CybersecurityNew method to rid inboxes of unsolicited e-mail

Published 26 November 2012

Spam used to be text-based, but has recently turned high-tech, using layers of images to fool automatic filters; thanks to some sophisticated new cyber-sleuthing, researchers at are working toward a cure

These days spam plagues e-mail inboxes around the world, hawking miracle pills and enticing the gullible with tales of offshore bank accounts containing untold fortunes.

These once-text-based e-mail infiltrators have recently turned high-tech, using layers of images to fool automatic filters. Thanks to some sophisticated new cyber-sleuthing, researchers at Concordia University’s Institute of Information Systems Engineering are working toward a cure.

A Concordia University release reports that Ph.D. candidate Ola Amayri and thesis supervisor, Nizar Bouguila, have conducted a comprehensive study of several spam filters in the process of developing a new and efficient one. They have now proposed a new statistical framework for spam filtering that quickly and efficiently blocks unwanted messages.

“The majority of previous research has focused on the textual content of spam e-mails, ignoring visual content found in multimedia content, such as images.

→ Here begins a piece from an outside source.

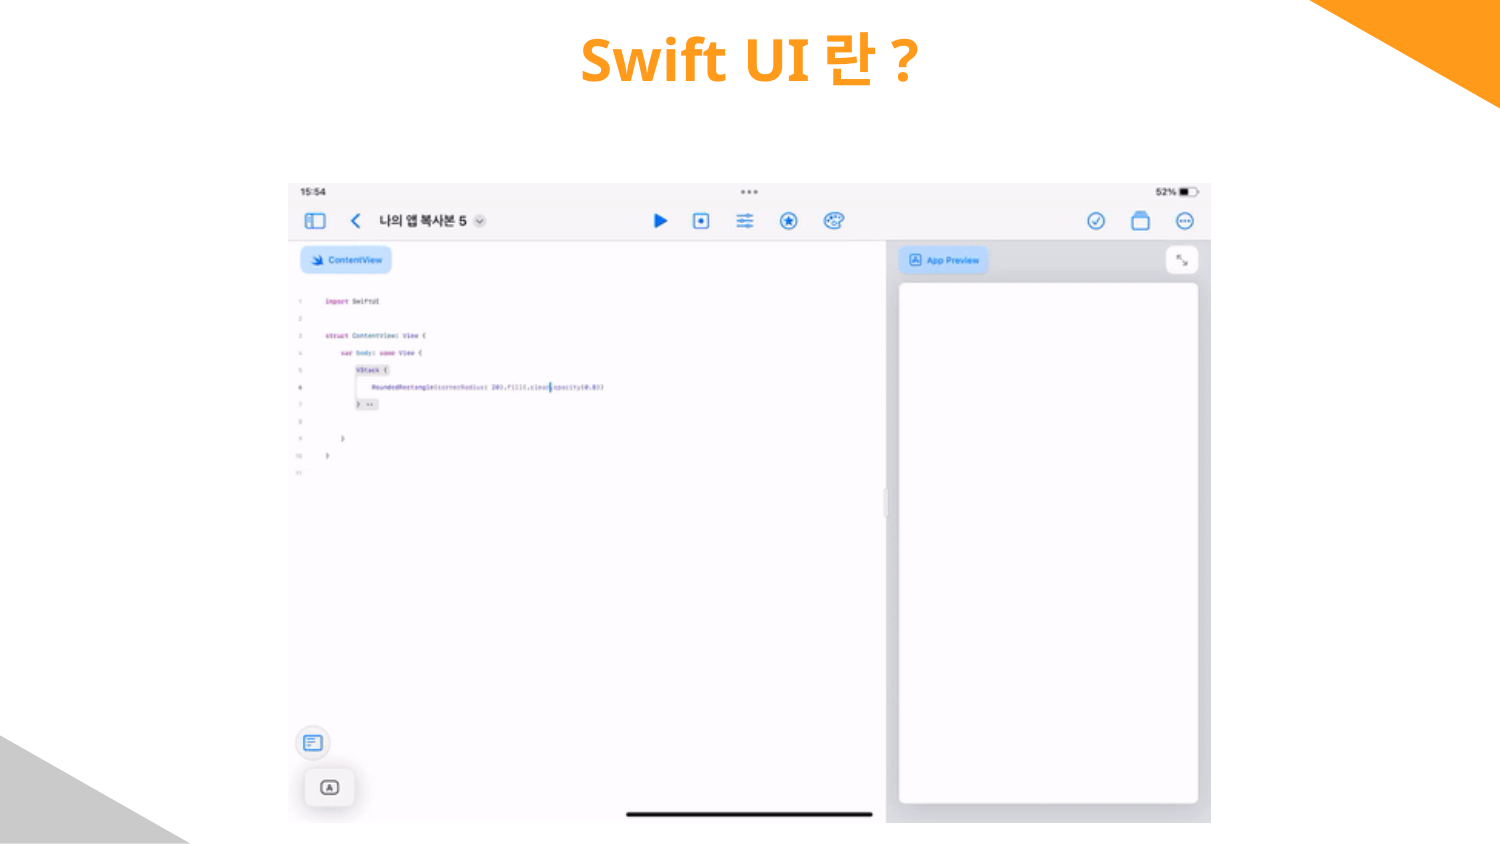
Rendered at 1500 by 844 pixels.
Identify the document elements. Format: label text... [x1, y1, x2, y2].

By considering patterns from text and images simultaneously, we’ve been able to propose a new method for filtering out spam,” says Amayri, who recently published her findings online in a series of international conferences and peer-reviewed journals.

Amayri explains that new spam messages often employ sophisticated tricks, such as deliberately obscuring text, obfuscating words with symbols, and using batches of the same images with different backgrounds and colors that might contain random text from the Web.

Until now, however, the majority of research in the domain of e-mail spam filtering has focused on the automatic extraction and analysis of the textual content of spam e-mails and has ignored the rich nature of image-based content. When these tricks are used in combination, traditional spam filters are powerless to stop the messages, because they normally focus on either text or images but rarely both.

So how do we stop spam before it inundates our inboxes?

“Our new method for spam filtering is able to adapt to the dynamic nature of spam emails and accurately handle spammers’ tricks by carefully identifying informative patterns, which are automatically extracted from both text and images content of spam emails,” says Amayri.

By conducting extensive experiments on traditional spam filtering methods that were general and limited to patterns found in texts or images, she has developed a much stronger way, based on techniques used in pattern recognition and data mining, to filter out unwanted e-mails. Although the new method has been tested on English spam emails, Amayri says it can be easily extended to other languages.

The release notes that while this new spam-detecting approach is still in the development stage, Amayri and Bouguila are currently working on a plug-in for SpamAssassin, the world’s most widely used open-source spam filter. Amayri hopes that this plug-in will allow other researchers to perform further tests and make more progress in the field of spam detection.

“Spammers keep adapting their methods so that they can trick the spam filters,” says Amayri.

“Researchers in this field need to band together to keep adapting our methods too, so that we can keep spam out and focus on those messages that are really important.”

The completion of this research was made possible thanks to the Natural Sciences and Engineering Research Council of Canada (NSERC).